MMPs (Matrix metalloproteinases) and their endogenous tissue inhibitors may contribute to lung injury through extracellular matrix degradation and modulation of inflammation and fibrosis.


To test for an association between MMP pathway proteins and inflammation, endothelial dysfunction, and clinical outcomes.


We measured MMPs in plasma collected on acute respiratory distress syndrome (ARDS) Day 1 from 235 children at five hospitals between 2008 and 2017. We used latent class analysis to identify patients with distinct MMP profiles and then associated those profiles with markers of inflammation (IL-1RA, -6, -8, -10, and -18; macrophage inflammatory protein-1α and -1β; tumor necrosis factor-α and -R2), endothelial injury (angiopoietin-2, von Willebrand factor, soluble thrombomodulin), impaired oxygenation (PaO2/FiO2 [P/F] ratio, oxygenation index), morbidity, and mortality.

Measurements and main results

In geographically distinct derivation and validation cohorts, approximately one-third of patients demonstrated an MMP profile characterized by elevated MMP-1, -2, -3, -7, and -8 and tissue inhibitor of metalloproteinase-1 and -2; and depressed active and total MMP-9. This MMP profile was associated with multiple markers of inflammation, endothelial injury, and impaired oxygenation on Day 1 of ARDS, and conferred fourfold increased odds of mortality or severe morbidity independent of the P/F ratio and other confounders (95% confidence interval, 2.1-7.6; P < 0.001).
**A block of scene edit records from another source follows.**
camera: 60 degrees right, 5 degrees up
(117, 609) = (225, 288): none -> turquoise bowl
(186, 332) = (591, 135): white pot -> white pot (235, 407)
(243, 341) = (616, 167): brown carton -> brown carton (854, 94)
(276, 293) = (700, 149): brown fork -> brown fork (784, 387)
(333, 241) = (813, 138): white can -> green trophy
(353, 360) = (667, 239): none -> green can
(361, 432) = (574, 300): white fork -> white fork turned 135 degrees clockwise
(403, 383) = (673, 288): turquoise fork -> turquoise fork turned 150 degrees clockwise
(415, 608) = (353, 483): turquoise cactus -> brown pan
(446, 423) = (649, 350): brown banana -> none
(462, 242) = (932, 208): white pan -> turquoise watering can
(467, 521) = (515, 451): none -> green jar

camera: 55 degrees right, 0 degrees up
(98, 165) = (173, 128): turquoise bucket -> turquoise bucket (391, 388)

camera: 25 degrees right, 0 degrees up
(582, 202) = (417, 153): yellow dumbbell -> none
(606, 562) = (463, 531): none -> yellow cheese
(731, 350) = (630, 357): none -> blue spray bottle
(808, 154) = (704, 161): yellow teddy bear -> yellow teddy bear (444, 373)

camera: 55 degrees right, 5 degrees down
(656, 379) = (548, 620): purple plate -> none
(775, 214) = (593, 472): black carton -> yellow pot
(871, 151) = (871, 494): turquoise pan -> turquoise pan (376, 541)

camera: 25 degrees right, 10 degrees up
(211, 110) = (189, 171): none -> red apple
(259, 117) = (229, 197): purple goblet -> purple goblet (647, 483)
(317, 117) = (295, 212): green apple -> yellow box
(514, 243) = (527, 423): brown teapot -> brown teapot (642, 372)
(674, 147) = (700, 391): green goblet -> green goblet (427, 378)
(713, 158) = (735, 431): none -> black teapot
Logistic regression using both the P/F ratio and MMP profiles was superior to the P/F ratio alone in prognosticating mortality or severe morbidity (area under the receiver operating characteristic curve, 0.75; 95% confidence interval, 0.68-0.82 vs. area under the receiver operating characteristic curve, 0.66; 95% confidence interval, 0.58-0.73; P = 0.009).


Pediatric patients with ARDS have specific plasma MMP profiles associated with inflammation, endothelial injury, morbidity, and mortality. MMPs may play a role in the pathobiology of children with ARDS.